- Goal of the exercise -
The required answer is each line in the entries below where "parameter" occurs.

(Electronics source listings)
——————————

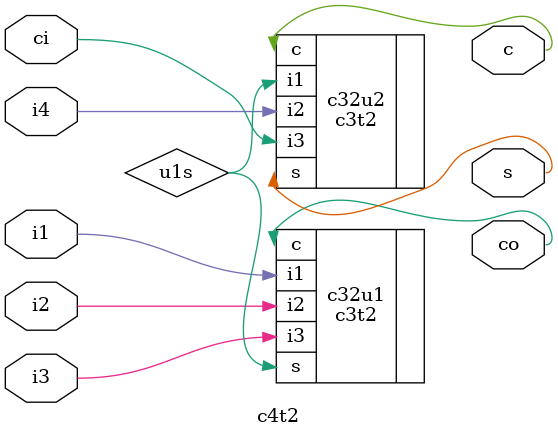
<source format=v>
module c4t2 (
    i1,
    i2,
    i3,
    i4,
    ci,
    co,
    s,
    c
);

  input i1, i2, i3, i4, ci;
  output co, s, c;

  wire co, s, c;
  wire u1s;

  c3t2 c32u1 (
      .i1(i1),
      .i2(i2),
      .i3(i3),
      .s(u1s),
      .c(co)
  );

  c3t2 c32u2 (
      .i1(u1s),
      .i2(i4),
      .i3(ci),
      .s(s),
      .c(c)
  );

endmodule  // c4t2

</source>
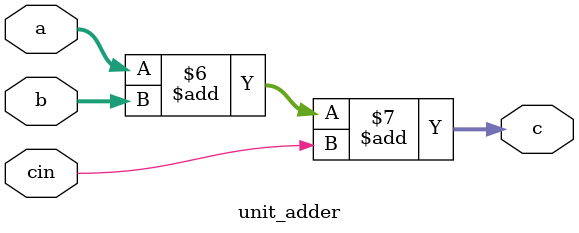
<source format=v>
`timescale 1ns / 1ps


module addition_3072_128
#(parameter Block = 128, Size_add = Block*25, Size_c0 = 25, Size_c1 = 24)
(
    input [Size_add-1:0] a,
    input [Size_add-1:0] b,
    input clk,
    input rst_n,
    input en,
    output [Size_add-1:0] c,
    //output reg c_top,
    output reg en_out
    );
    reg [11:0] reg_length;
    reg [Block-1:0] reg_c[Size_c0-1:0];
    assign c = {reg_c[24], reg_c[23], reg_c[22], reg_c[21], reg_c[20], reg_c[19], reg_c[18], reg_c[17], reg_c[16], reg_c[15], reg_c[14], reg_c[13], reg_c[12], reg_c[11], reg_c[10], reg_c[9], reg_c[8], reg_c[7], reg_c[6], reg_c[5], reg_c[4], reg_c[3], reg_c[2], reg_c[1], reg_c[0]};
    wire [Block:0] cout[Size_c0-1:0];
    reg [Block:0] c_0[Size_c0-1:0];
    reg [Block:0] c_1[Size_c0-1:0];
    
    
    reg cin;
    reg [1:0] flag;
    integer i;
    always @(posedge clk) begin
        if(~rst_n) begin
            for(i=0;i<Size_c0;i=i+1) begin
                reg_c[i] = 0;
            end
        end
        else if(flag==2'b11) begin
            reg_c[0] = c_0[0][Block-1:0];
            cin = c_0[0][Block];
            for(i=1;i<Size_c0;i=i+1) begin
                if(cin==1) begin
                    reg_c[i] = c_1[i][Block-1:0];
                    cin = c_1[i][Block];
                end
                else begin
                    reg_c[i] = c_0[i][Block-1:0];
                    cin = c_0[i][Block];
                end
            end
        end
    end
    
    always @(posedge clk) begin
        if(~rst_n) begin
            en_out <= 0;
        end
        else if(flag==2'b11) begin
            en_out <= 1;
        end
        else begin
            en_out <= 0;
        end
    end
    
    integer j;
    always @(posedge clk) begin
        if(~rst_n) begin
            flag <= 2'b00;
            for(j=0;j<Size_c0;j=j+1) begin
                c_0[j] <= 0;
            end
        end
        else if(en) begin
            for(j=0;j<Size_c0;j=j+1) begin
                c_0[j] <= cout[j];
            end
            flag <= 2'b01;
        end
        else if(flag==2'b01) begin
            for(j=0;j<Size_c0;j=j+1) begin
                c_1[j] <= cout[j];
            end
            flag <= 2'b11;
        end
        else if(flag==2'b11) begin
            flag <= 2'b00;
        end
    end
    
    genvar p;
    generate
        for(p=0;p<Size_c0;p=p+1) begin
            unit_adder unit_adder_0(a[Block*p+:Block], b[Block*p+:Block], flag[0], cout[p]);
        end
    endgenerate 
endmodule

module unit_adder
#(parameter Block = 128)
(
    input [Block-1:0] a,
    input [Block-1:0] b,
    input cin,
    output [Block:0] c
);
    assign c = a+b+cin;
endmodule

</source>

——————————

- Written answer -
#(parameter Block = 128, Size_add = Block*25, Size_c0 = 25, Size_c1 = 24)
#(parameter Block = 128)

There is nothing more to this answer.